En revanche, à l'heure où l'on évoque l'assouplissement ou l'abrogation des 35 heures, je m'étonne que l'on tende à créer des contraintes supplémentaires comme la limitation du recours au temps partiel ou de l'accès aux stages. Ce que nous voyons se profiler, ce sont plutôt de nouvelles contraintes et de nouvelles règles qui rendront notre travail toujours plus compliqué. Or, plus l'entreprise est petite, plus il est difficile d'y faire face, que ce soit par manque de temps ou par manque de compétences. Pour gérer une activité de nos jours, il faut davantage faire appel aux experts-comptables, aux avocats, etc. Cet argent et ce temps dépensés pour s'adapter à l'environnement législatif et fiscal ne sont pas mis au service de la création de valeur.
Les 35 heures me semblent donc être l'arbre qui cache la forêt. Le problème n'est pas tant celui de la définition de la durée légale du temps de travail que celui de la souplesse qui pourrait aider les petites entreprises à créer de la valeur.

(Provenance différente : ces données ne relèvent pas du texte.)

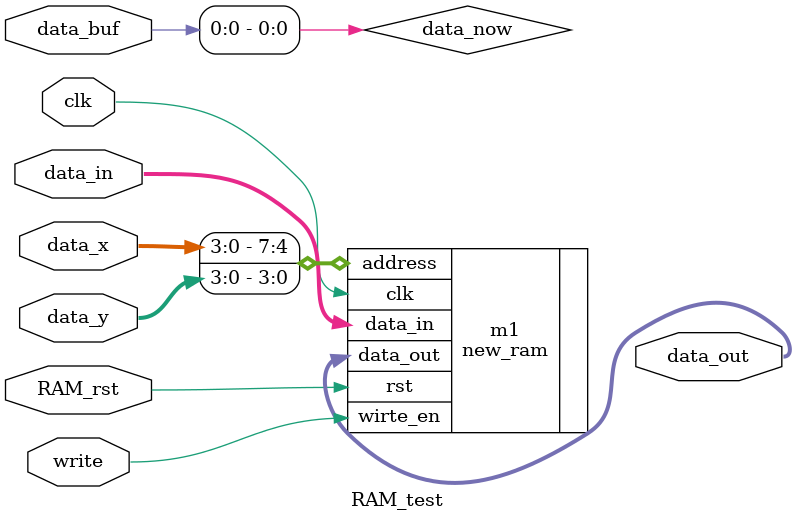
<source format=v>
`timescale 1ns / 1ps
module RAM_test(
	input wire clk,
	input wire RAM_rst,
	input wire write,
	input wire[3:0] data_x,data_y,data_buf,
	input wire[3:0] data_in,
	
	output wire[3:0] data_out
    );
	assign  data_now = data_buf;
	new_ram m1(.clk(clk), .rst(RAM_rst), .wirte_en(write), .address({data_x,data_y}), .data_in(data_in), .data_out(data_out));
	

endmodule

</source>
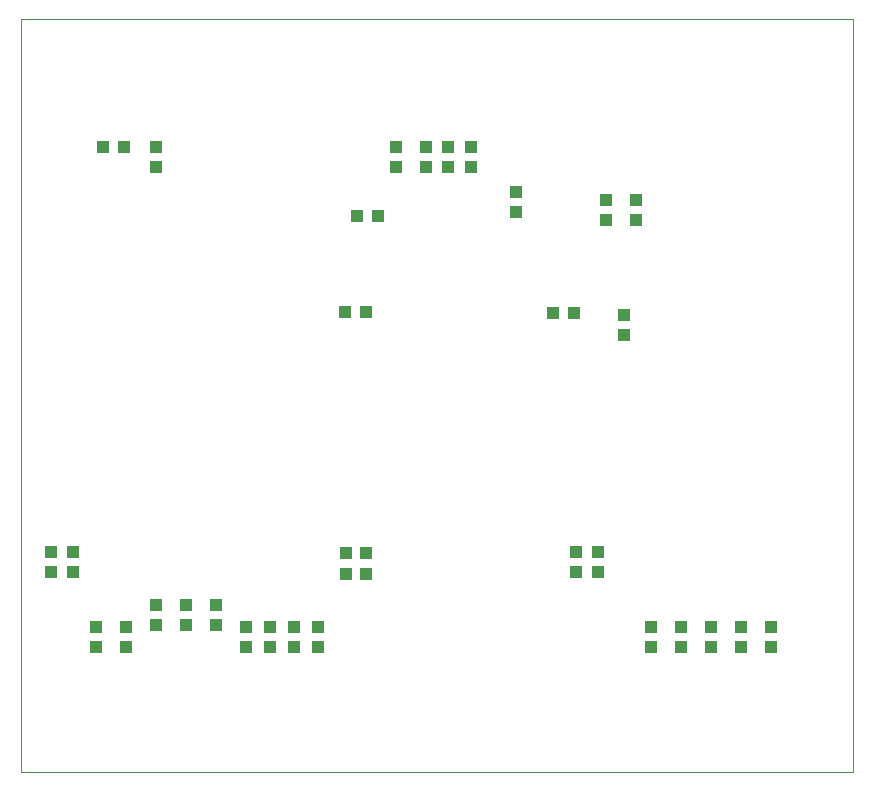
<source format=gtp>
G75*
%MOIN*%
%OFA0B0*%
%FSLAX25Y25*%
%IPPOS*%
%LPD*%
%AMOC8*
5,1,8,0,0,1.08239X$1,22.5*
%
%ADD10C,0.00000*%
%ADD11R,0.04331X0.03937*%
%ADD12R,0.04252X0.04134*%
%ADD13R,0.04134X0.04252*%
D10*
X0001256Y0036433D02*
X0001256Y0287634D01*
X0278677Y0287634D01*
X0278677Y0036433D01*
X0001256Y0036433D01*
D11*
X0026256Y0078087D03*
X0026256Y0084780D03*
X0036256Y0084780D03*
X0036256Y0078087D03*
X0046256Y0085587D03*
X0046256Y0092280D03*
X0056256Y0092280D03*
X0056256Y0085587D03*
X0066256Y0085587D03*
X0066256Y0092280D03*
X0076256Y0084780D03*
X0076256Y0078087D03*
X0084256Y0078087D03*
X0084256Y0084780D03*
X0092256Y0084780D03*
X0092256Y0078087D03*
X0100256Y0078087D03*
X0100256Y0084780D03*
X0211256Y0084780D03*
X0211256Y0078087D03*
X0221256Y0078087D03*
X0221256Y0084780D03*
X0231256Y0084780D03*
X0231256Y0078087D03*
X0241256Y0078087D03*
X0241256Y0084780D03*
X0251256Y0084780D03*
X0251256Y0078087D03*
X0206256Y0220587D03*
X0206256Y0227280D03*
X0196256Y0227280D03*
X0196256Y0220587D03*
X0166256Y0223087D03*
X0166256Y0229780D03*
X0151256Y0238087D03*
X0151256Y0244780D03*
X0143756Y0244780D03*
X0143756Y0238087D03*
X0136256Y0238087D03*
X0136256Y0244780D03*
X0126256Y0244780D03*
X0126256Y0238087D03*
D12*
X0202256Y0188878D03*
X0202256Y0181988D03*
X0193756Y0109878D03*
X0186256Y0109878D03*
X0186256Y0102988D03*
X0193756Y0102988D03*
X0116256Y0102488D03*
X0109756Y0102488D03*
X0109756Y0109378D03*
X0116256Y0109378D03*
X0018756Y0109878D03*
X0011256Y0109878D03*
X0011256Y0102988D03*
X0018756Y0102988D03*
X0046256Y0237988D03*
X0046256Y0244878D03*
D13*
X0035701Y0244933D03*
X0028811Y0244933D03*
X0109311Y0189933D03*
X0116201Y0189933D03*
X0113311Y0221933D03*
X0120201Y0221933D03*
X0178811Y0189433D03*
X0185701Y0189433D03*
M02*

</source>
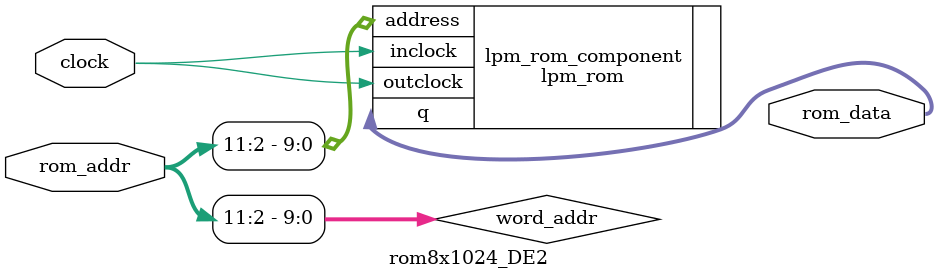
<source format=v>
/*******************/
/* rom8x1024_DE2.v */
/*******************/

//                  +----+
//  rom_addr[11:0]->|    |->rom_data[31:0]
//                  +----+

//
// ROM¤Îµ­½Ò¡ÊDE2¥Ü¡¼¥É, quartus, Æ°ºî¼Â¸³ÍÑ¡Ë
//

module rom8x1024_DE2 (clock, rom_addr, rom_data);
   // Inputs
   input          clock;
   input   [11:0] rom_addr;      // 12-bit address

   // Outputs
   output [31:0]  rom_data;      // 32-bit data

   // Wire
   wire    [9:0]  word_addr;     // 10-bit address, word

  assign word_addr = rom_addr[11:2];

   lpm_rom lpm_rom_component (
			      .address(word_addr),
			      .inclock(clock),
			      .outclock(clock),
			      .q(rom_data));
   defparam lpm_rom_component.LPM_WIDTH   = 32,   // 32-bit data
	    lpm_rom_component.LPM_WIDTHAD = 10,   // 10-bit address
	    lpm_rom_component.LPM_ADDRESS_CONTROL = "REGISTERED",
	    lpm_rom_component.LPM_OUTDATA = "REGISTERED",
	    lpm_rom_component.LPM_FILE    = "rom8x1024_DE2.mif";
       
endmodule

</source>
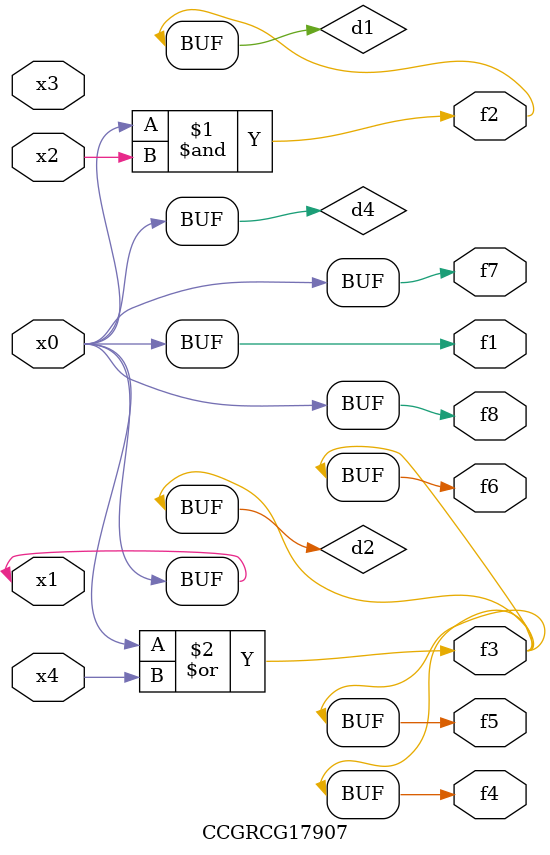
<source format=v>
module CCGRCG17907(
	input x0, x1, x2, x3, x4,
	output f1, f2, f3, f4, f5, f6, f7, f8
);

	wire d1, d2, d3, d4;

	and (d1, x0, x2);
	or (d2, x0, x4);
	nand (d3, x0, x2);
	buf (d4, x0, x1);
	assign f1 = d4;
	assign f2 = d1;
	assign f3 = d2;
	assign f4 = d2;
	assign f5 = d2;
	assign f6 = d2;
	assign f7 = d4;
	assign f8 = d4;
endmodule

</source>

Si le passage aux 35 heures n'a pas créé autant d'emplois que ce que l'on aurait pu espérer, c'est que les créations d'emplois, que l'on sait par expérience très peu flexibles, font peser sur les entreprises un risque que ne font pas peser les heures supplémentaires, par définition flexibles. Pour créer véritablement de l'emploi par la réduction du temps de travail, il faut parallèlement assouplir le droit du travail afin de permettre d'embaucher et de licencier beaucoup plus facilement, comme on peut donner ou retirer des heures supplémentaires selon les besoins de l'activité.